IDC: Cloud Services Spending To Outpace IT Products Through 2014

If market analyst group IDC is right, cloud services revenue is poised to skyrocket, jumping from $16 billion last year worldwide to $55.5 billion by 2014. Thats a compound annual growth rate of 27.4 percent, more than five times that of traditional IT products over the same four-year period.

These eye-popping statistics come from a study called Worldwide and Regional Public IT Cloud Services 2010-2014 Forecast, which segments its coverage into five functional categories across eight regions or countries.

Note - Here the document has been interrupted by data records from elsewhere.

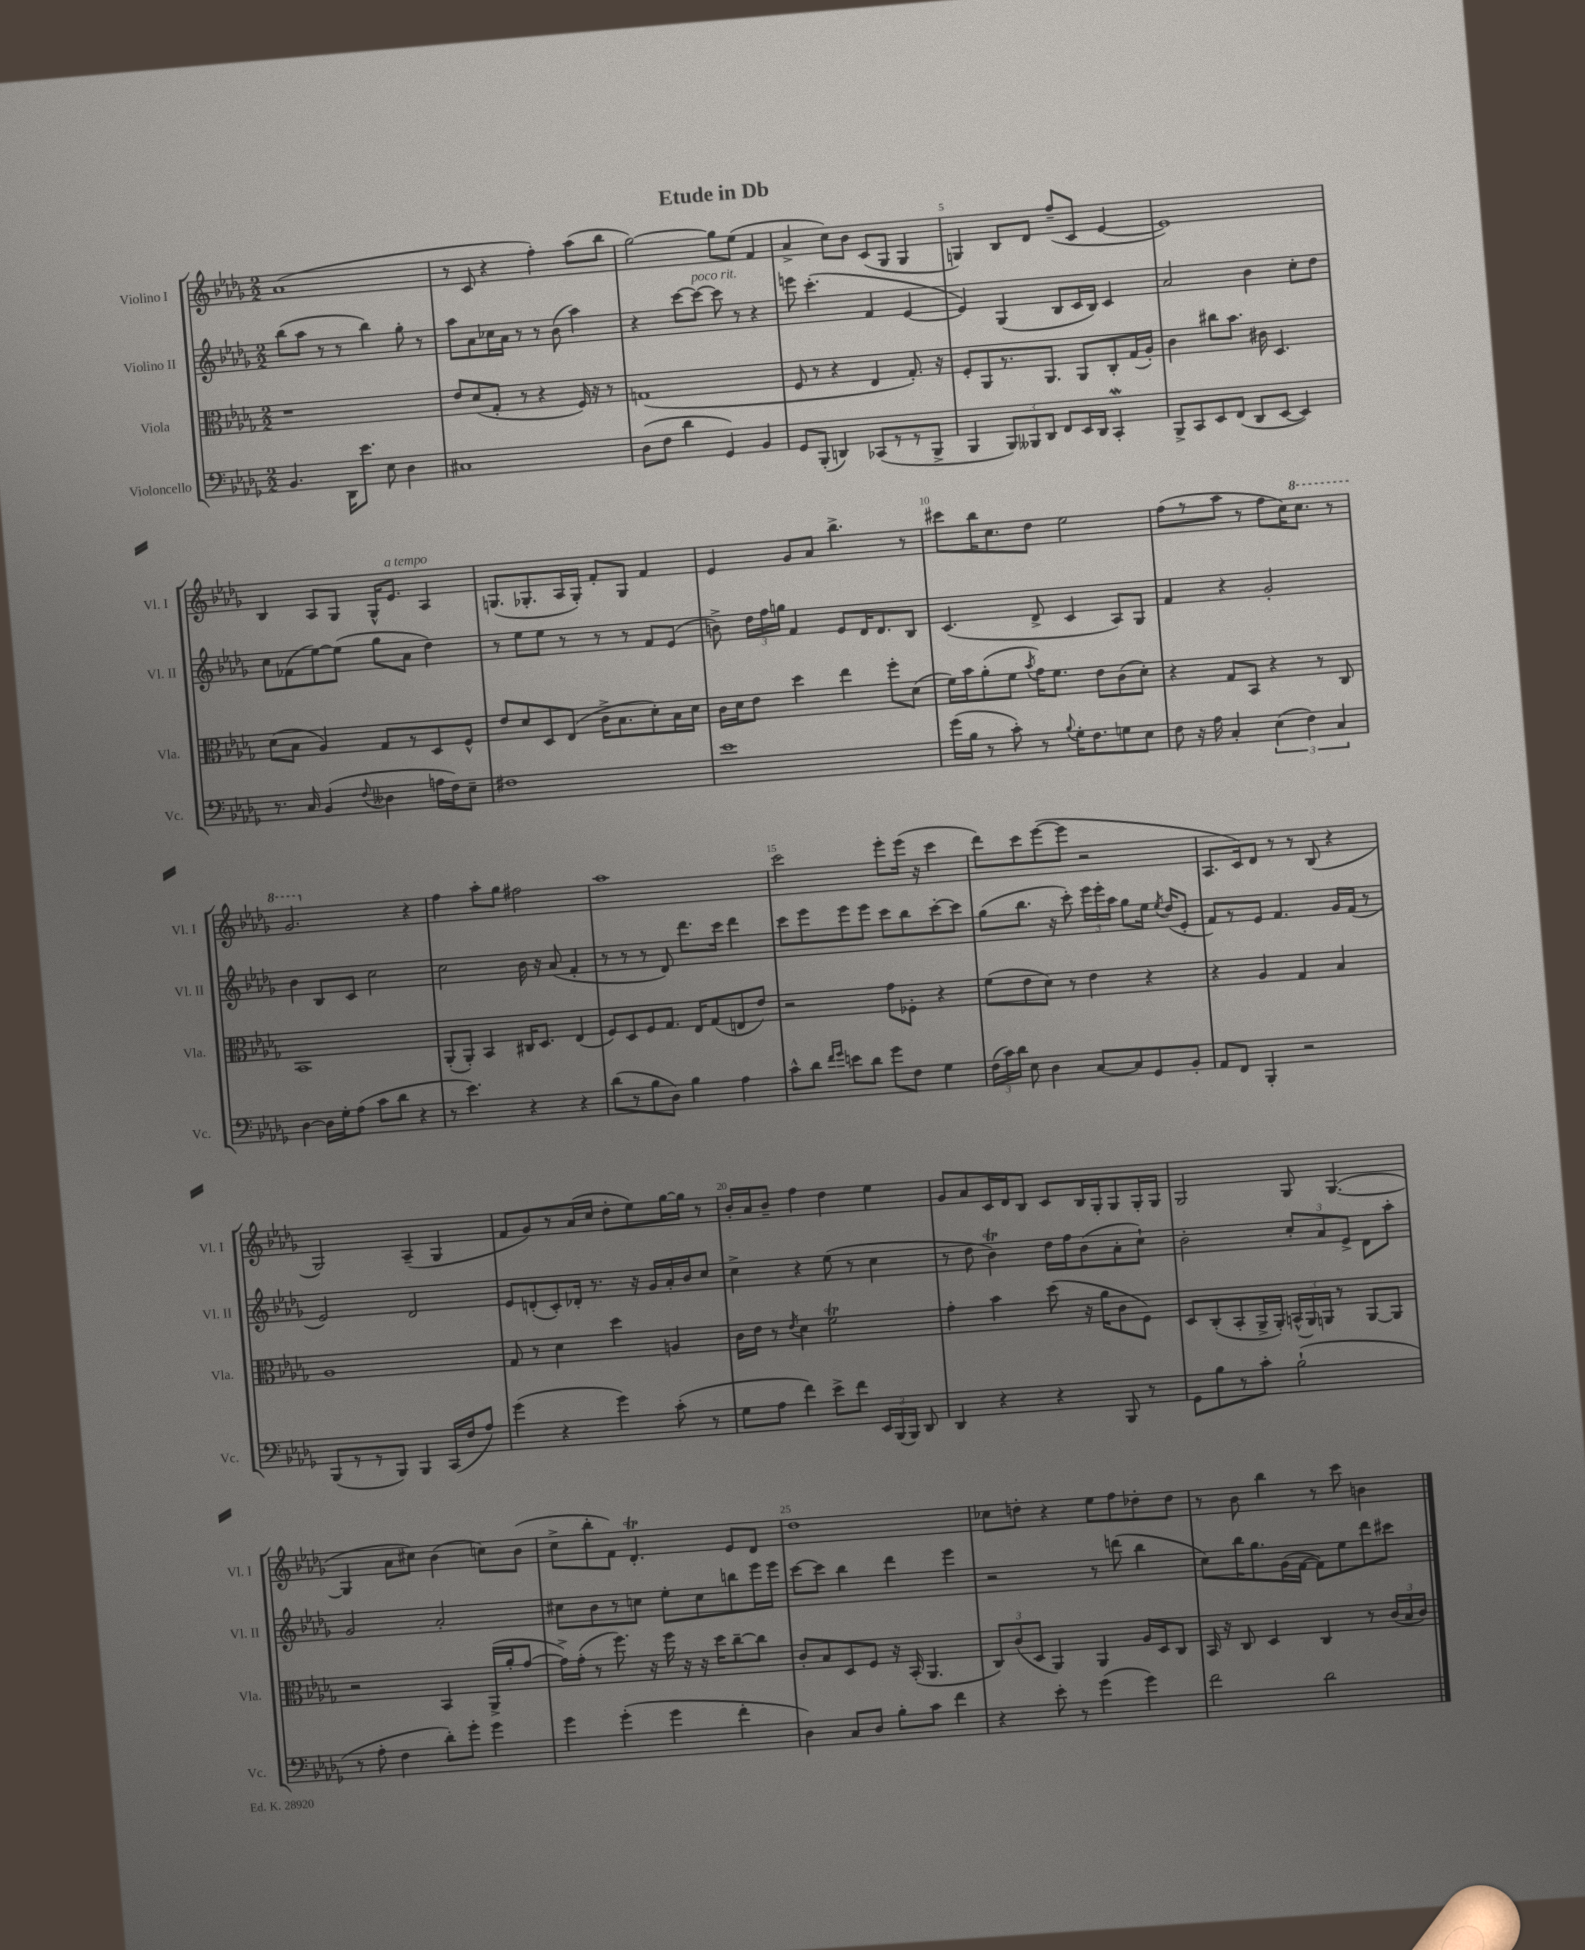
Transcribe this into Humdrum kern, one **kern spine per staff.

**kern	**kern	**kern	**kern
*staff4	*staff3	*staff2	*staff1
*clefF4	*clefC3	*clefG2	*clefG2
*k[b-e-a-d-g-]	*k[b-e-a-d-g-]	*k[b-e-a-d-g-]	*k[b-e-a-d-g-]
*M2/2	*M2/2	*M2/2	*M2/2
4.BB-	1r	(8bb-	(1a-
.	.	8aa-	.
.	.	8r	.
16DD-	.	8r	.
8.e-	.	.	.
.	.	4bb-)	.
8E-	.	.	.
4D-	.	8gg-'	.
.	.	8r	.
=	=	=	=
1C#	8e-	8aa-	8r
.	(8d-	8a-	8c
.	8G-'	16cc-	4r
.	.	16a-	.
.	8r	8r	.
.	4r	8r	4ff')
.	.	(8b-	.
.	16F)	4aa-)	(8aa-
.	16r	.	.
.	8r	.	8bb-
=	=	=	=
(8D-	(1G	4r	[2gg-)
8F	.	.	.
4d-	.	[8ccc	.
.	.	8ccc_	.
4GG-)	.	8ccc]	8gg-]
.	.	8r	(8ee-
4BB-	.	4r	4f
=	=	=	=
8GG-	8F	8eee	4a-^
(8BBB-'	8r	(4.ccc'	.
4DD)	4r	.	8cc)
.	.	.	8b-
(8CC-	4E-	4f	(8c
8r	.	.	8G-
8r	8.G-')	[4e-	4G-
8BBB-^	.	.	.
.	16r	.	.
=	=	=	=
4BBB-	8F'	4e-])	4G)
.	8AA-	.	.
12BBB-)	8.r	(4G-	8B-
12BBB--	.	.	.
.	.	.	8d-
12DD-	.	.	.
.	8.AA-	.	.
8FF	.	8B-	(8ff~
16EE-	8AA-	16c	8c
16DD-	.	16B-)	.
4CC'	8C'	4c	[4e-
.	(16G-	.	.
.	16A-')	.	.
=	=	=	=
8BBB-^	4c	2a-	1e-])
8CC	.	.	.
8EE-	8cc#	.	.
(8FF	8.b-	.	.
8DD-	.	4b-	.
.	16c#	.	.
[8EE-	4.D-	.	.
4EE-])	.	8cc'	.
.	.	8dd-	.
=	=	=	=
8.r	(8d-	8cc	4B-
.	8B-	(8f-	.
16C	.	.	.
(4BB-	4A-)	[8ee-)	8A-
.	.	(8ee-]	8G-
8qqF	.	.	.
4D--	8G-	8gg-	16G-^^
.	.	.	8.e-
.	8r	8a-	.
16A	8D-	4dd-)	4A-
16F)	.	.	.
8E-~	8F^^	.	.
=	=	=	=
1F#	8e-	8r	(8.G
.	8d-	8ee-	.
.	.	.	8.G-'
.	8D-	8ee-	.
.	(8E-	8r	16A-
.	.	.	16G-')
.	16c^	8r	8f'
.	8.B-	.	.
.	.	8r	8G-
.	8d-')	8f	4f
.	16B-	(8e-	.
.	16d-	.	.
=	=	=	=
1e-	16c	8b^)	4e-
.	16d-	.	.
.	8e-	24dd-	.
.	.	24ff	.
.	.	24gg	.
.	4dd-	4f	8g-
.	.	.	8a-
.	4ee-	8e-	4.bb-^
.	.	16d-	.
.	.	8.d-	.
.	8ff'	.	.
.	(8d-	8B-	8r
=	=	=	=
(16g-	16f)	(4.c	8ccc#
16B-	16b-	.	.
8r	(8a-'	.	16bb-
.	.	.	8.cc
8c')	8f	.	.
.	8qb-	.	.
8r	16g-)	8d-^	8dd-
.	8.f	.	.
8qqB-	.	.	.
16G-'	.	4c	2ee-
8.F	.	.	.
.	8e-	.	.
8G	(8c	8A-)	.
8E-	8d-')	8G-	.
=	=	=	=
8F	4r	4f	(8ff
16r	.	.	8r
16A-	.	.	.
4C'	8G-	4r	8aa-
.	8BB-	.	8r
(6E-	4r	2g-'	8ff
.	.	.	16cc)
6F)	.	.	.
.	.	.	8.ccc
.	8r	.	.
6C	.	.	.
.	8C	.	8r
=	=	=	=
[4D-	1BB-	4b-	2.gg-
16D-]	.	8B-	.
16G-'	.	.	.
(8A-	.	8c	.
8c	.	2cc	.
8d-	.	.	.
4r	.	.	4r
=	=	=	=
8r	(8AA-'	2cc	4ff
4.e-)	8AA-')	.	.
.	4BB-	.	8aa-'
.	.	.	8gg-
4r	16C#	16b-	2ff#
.	8.D-	16r	.
.	.	(8a-	.
4r	(4E-	4f'	.
=	=	=	=
(8d-	8F)	8r	1aa-
8r	8D-	8r	.
8B-	8F	8r	.
8D-)	8.G-	8d-)	.
4B-	.	8.ddd-	.
.	16E-	.	.
.	(8G-	.	.
.	.	16ccc	.
4A-	8E	4ddd-	.
.	8e-)	.	.
=	=	=	=
8c^^	2r	8ccc	2ccc
8d-	.	8eee-	.
16qqf	.	.	.
16qqg-	.	.	.
8e	.	8eee-	.
8d-	.	8eee-	.
8g-	8g-	8ccc	8eee-'
8F	8F-'	8bb-	(16eee-
.	.	.	16r
4G-	4r	[8ccc'	4ccc
.	.	8ccc]	.
=	=	=	=
(24F	(8f	(8gg-	8ddd-)
24c)	.	.	.
24d-	.	.	.
8E-	8e-	8.bb-	8ccc
4D-	8d-)	.	([8eee-
.	.	16r	.
.	8r	8ccc')	8eee-]
[8C	4e-	24eee-	2r
.	.	24eee-'	.
.	.	24aa-	.
8C]	.	8gg-	.
8GG-	4r	16ee-	.
.	.	8qee-	.
.	.	(16dd-	.
8BB-'	.	8e-'	.
=	=	=	=
8AA-	4r	8f)	8.A-
8FF	.	8r	.
.	.	.	16c)
4BBB-'	4A-	8e-	8d-
.	.	4.f	8r
2r	4G-	.	8r
.	.	.	(8B-
.	4B-	16g-	4r
.	.	(16f	.
.	.	8r	.
=	=	=	=
(8BBB-	1A-	2e-)	2G-)
8r	.	.	.
8r	.	.	.
8BBB-)	.	.	.
4BBB-	.	2d-	(4A-~
(16CC	.	.	4G-
16F	.	.	.
8A-)	.	.	.
=	=	=	=
(4g-	8G-	8e-	8f
.	8r	(8d'	8g-)
4r	4d-	8c')	8r
.	.	16d-'	(16a-
.	.	8.r	16cc
4g-)	4dd-	.	8dd-'
.	.	16r	8ee-)
.	.	16g-	.
(8c'	4A	16a-'	[16gg-
.	.	16b-	16gg-]
8r	.	8cc	8r
=	=	=	=
8G-	16c	4cc^	16b-'
.	16e-	.	16a-
8A-	8r	.	8b-~
.	8qe-	.	.
4f)	4d-	4r	4ff
8e-^	2f	(8ee-	4dd-
8f	.	8r	.
24EE-	.	4cc	4ee-
(24BBB-	.	.	.
24BBB-)	.	.	.
8DD-	.	.	.
=	=	=	=
4DD-	4g-'	8r	8g-
.	.	8dd-	8a-
4r	4b-	4b-)	16c
.	.	.	16d-
.	.	.	8B-
4r	(8dd-	16dd-	8c
.	.	16ff	.
.	16r	(8b-	16B-
.	16a-	.	16G-'
8BBB-	8c	8a-'	8G-
8r	8F)	8cc`)	16G-'
.	.	.	16G-
=	=	=	=
8GG-	8D-	2b-'	2G-
8B-	(8C'	.	.
8r	8BB-'	.	.
8c'	16AA-^	.	.
.	16AA-')	.	.
(2B-`	(24BB^^	12cc'	8G-
.	24AA-)	.	.
.	24AA	12a-	.
.	8r	.	([4.G-
.	.	12e-^	.
.	[8AA	8d-	.
.	8AA]	8aa-'	.
=	=	=	=
8r	2r	2g-	4G-]
8A-'	.	.	.
4F	.	.	8a-
.	.	.	8cc#)
8d-')	4BB-	2a-'	(4b-
8g-'	.	.	.
4g-	(16AA-^	.	8cc)
.	16a-'	.	.
.	[8g-	.	(8b-
=	=	=	=
4g-	16g-^])	8cc#	8cc^
.	(16g-'	.	.
.	8r	8b-	8bb-'
(4g-'	8.ff)	8r	8f)
.	.	8cc	4.d-'
.	16r	.	.
4g-	16ff	8ee-'	.
.	16r	.	.
.	16r	8cc	.
.	16dd-	.	.
4f'	[8cc~	8bb	8e-
.	8cc]	16eee-	8d-
.	.	16eee-	.
=	=	=	=
4D-)	8c'	[8ccc	1dd-
.	8B-	8ccc]	.
8C	8D-	4bb-	.
8D-	8F	.	.
8B-'	16r	4ddd-	.
.	(16BB-'	.	.
8c	4.AA-	.	.
4f	.	4eee-	.
=	=	=	=
4r	12C)	2r	8cc-
.	(12c	.	.
.	.	.	8dd'
.	12D-	.	.
8e-'	4AA-)	.	4r
8r	.	.	.
(4g-	4AA-	8r	8ee-
.	.	(8ddd	8ff
4g-)	16A-	4bb-	8dd-'
.	16D-	.	.
.	8C	.	8dd-
=	=	=	=
2f	16BB-	8cc)	8r
.	16r	.	.
.	8C	16bb-	8b-
.	.	8.gg-	.
.	4D-	.	4bb-
.	.	(16g-	.
.	.	[16f	.
2d-	4C	8f])	8r
.	.	8ee-	8ccc
.	8r	8ddd-	4b
.	(24c	8ccc#	.
.	24B-	.	.
.	24c)	.	.
==	==	==	==
*-	*-	*-	*-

The report says public IT cloud services will hit 12 percent of the traditional IT product pending by 2014, but will make up over 25 percent of the net-new growth for these IT products, which means the smart money for IT vendors is on investing according to this net-new growth impact, instead of cloud services revenue. Though cloud applications dominated in 2009 among the five segments surveyed, IDC predicts a more even distribution of revenue to these other segments. The application segment, which currently takes up a little over one-third of overall market revenue, will diminish as the infrastructure-as-a-service and platform-as-a-service market grows. And customer adoption of cloud services will spread beyond the U.S., where growth predominates today, at 70.2 percent (for 2009). By 2014, IDC expects that number to fall to 51.4 percent, while other regions or countries such as Western Europe and Asia/Pacific (but not Japan) pick up the slack.

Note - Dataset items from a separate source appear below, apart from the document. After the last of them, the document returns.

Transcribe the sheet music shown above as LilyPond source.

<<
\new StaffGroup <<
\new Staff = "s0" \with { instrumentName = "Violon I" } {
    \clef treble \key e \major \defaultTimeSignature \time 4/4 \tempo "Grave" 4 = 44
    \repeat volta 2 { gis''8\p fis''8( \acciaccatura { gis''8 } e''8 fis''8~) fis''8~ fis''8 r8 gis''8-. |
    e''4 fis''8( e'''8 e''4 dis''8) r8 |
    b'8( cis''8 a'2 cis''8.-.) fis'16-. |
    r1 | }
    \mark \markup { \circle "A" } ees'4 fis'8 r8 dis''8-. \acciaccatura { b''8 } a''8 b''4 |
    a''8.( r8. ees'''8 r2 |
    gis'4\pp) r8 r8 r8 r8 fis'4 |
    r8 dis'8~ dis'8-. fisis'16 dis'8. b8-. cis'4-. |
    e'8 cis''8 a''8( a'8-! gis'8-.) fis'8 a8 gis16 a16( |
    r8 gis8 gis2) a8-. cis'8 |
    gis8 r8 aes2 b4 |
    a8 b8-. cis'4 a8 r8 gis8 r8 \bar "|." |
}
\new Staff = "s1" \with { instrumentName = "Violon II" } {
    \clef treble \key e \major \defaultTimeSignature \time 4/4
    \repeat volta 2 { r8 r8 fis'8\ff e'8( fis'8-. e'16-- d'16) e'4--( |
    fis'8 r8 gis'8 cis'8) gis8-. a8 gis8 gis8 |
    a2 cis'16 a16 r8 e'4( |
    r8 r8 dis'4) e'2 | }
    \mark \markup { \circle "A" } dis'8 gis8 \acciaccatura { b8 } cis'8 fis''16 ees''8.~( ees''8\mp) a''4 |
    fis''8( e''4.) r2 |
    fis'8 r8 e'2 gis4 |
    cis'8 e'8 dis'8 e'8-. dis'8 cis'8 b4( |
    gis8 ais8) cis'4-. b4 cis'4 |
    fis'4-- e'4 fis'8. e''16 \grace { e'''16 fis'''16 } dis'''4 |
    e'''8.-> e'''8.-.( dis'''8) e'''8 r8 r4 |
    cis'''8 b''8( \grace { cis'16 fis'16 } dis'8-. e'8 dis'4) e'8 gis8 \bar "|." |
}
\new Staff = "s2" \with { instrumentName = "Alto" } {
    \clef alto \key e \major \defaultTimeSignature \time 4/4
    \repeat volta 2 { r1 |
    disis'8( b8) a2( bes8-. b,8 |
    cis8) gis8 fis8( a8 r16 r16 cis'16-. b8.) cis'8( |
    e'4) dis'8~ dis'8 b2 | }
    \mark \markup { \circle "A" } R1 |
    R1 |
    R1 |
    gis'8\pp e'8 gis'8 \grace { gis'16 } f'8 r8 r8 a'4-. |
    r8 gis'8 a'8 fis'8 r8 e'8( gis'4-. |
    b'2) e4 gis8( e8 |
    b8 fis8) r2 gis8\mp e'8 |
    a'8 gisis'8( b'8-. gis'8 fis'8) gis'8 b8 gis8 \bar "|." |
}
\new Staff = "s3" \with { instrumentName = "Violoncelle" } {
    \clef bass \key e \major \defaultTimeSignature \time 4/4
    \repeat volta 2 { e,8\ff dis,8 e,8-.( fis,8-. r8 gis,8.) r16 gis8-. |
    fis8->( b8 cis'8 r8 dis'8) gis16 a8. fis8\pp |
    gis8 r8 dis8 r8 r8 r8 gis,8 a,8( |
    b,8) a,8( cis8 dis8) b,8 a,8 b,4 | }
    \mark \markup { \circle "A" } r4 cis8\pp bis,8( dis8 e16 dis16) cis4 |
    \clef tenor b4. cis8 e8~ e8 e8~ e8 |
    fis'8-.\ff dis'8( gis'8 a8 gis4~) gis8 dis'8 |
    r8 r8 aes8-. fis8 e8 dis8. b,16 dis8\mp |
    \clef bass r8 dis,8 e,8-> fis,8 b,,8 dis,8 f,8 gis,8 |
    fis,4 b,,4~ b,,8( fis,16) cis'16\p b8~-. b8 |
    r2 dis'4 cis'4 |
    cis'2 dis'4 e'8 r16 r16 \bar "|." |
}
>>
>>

For vendors, cloud computing is critically important for two key reasons market growth and leadership disruption, said Frank Gens, senior vice president and chief analyst at IDC. The cloud model will propel IT market growth and expansion for the next 20 years and will help the industry to more rapidly develop and distribute a new generation of killer apps, and to more successfully penetrate small and medium-sized businesses.

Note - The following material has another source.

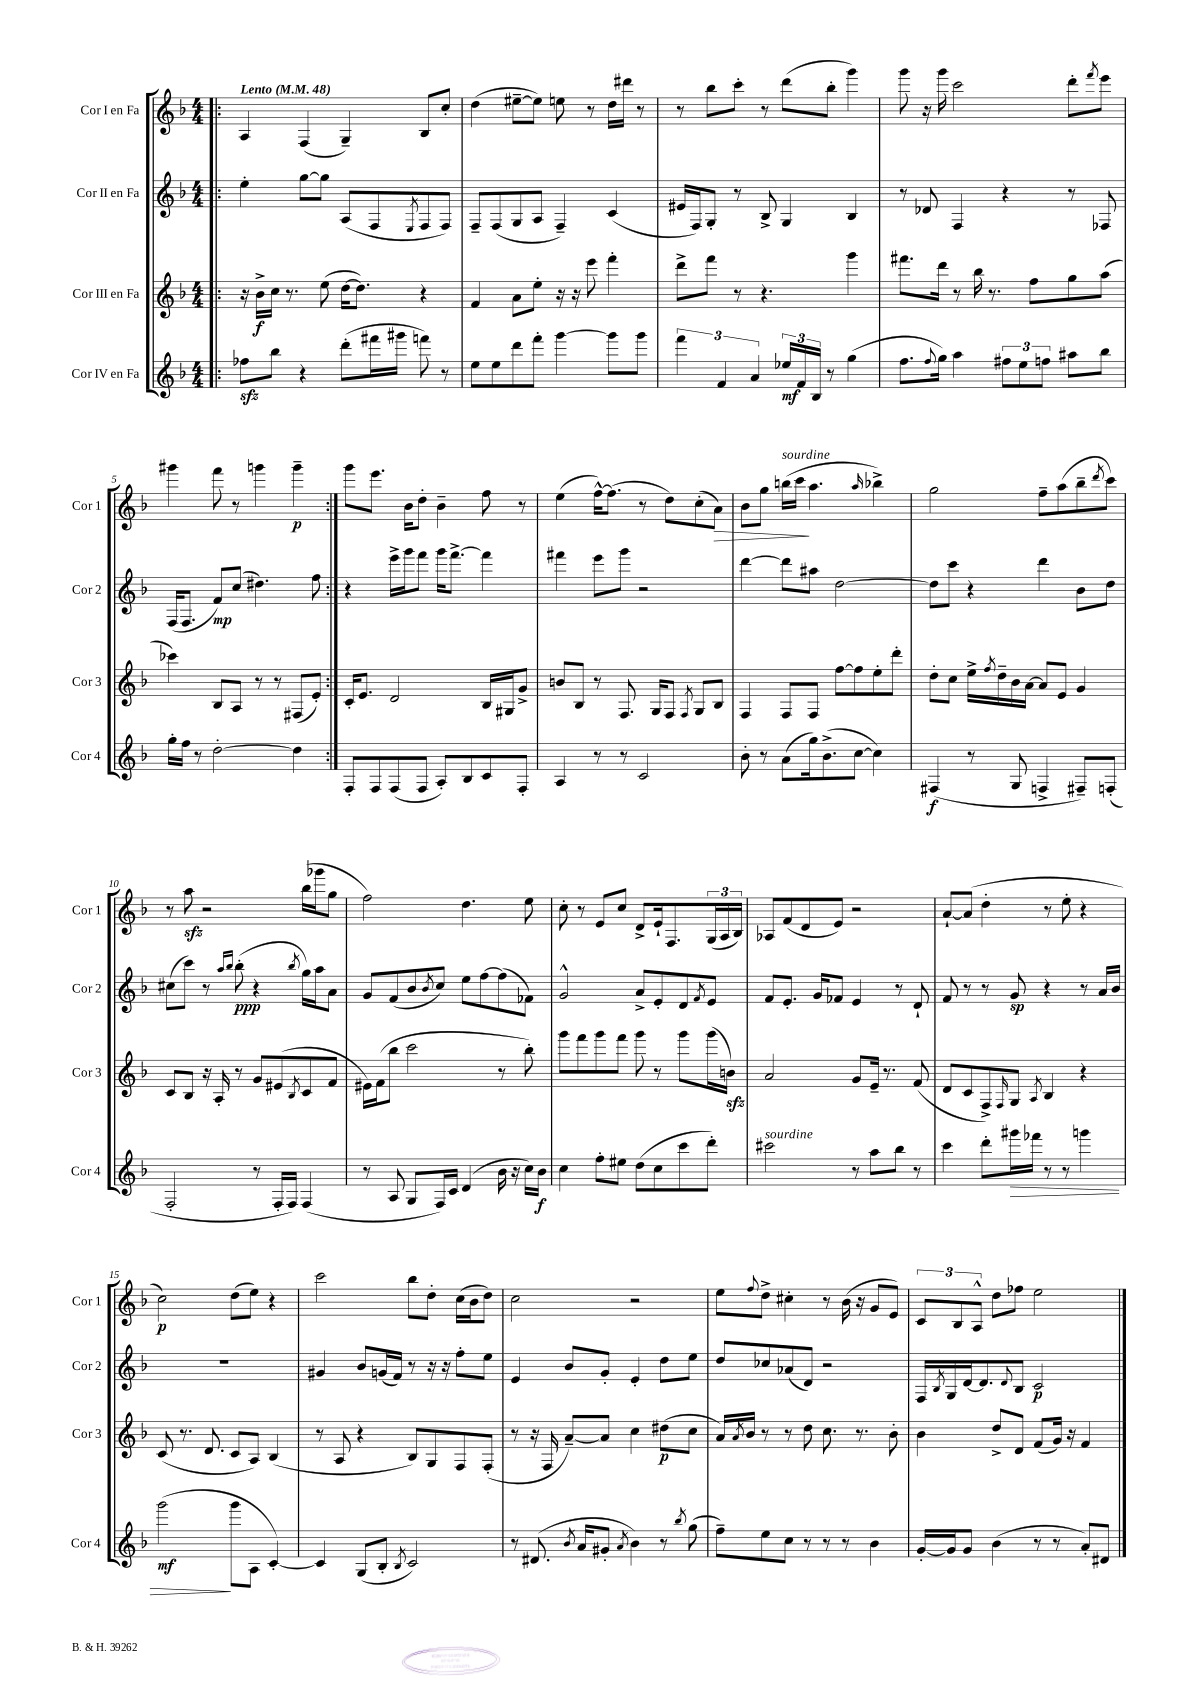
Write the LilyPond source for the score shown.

As this happens, industry leadership ranks will certainly change. Additionally, our research with many CIOs about their plans for adopting cloud computing shows that IT customers are excited about the cost and agility advantages of cloud computing, but they also have serious concerns about the maturity of cloud computing offerings, specifically around security, availability, cost monitoring/management, integration, and standards.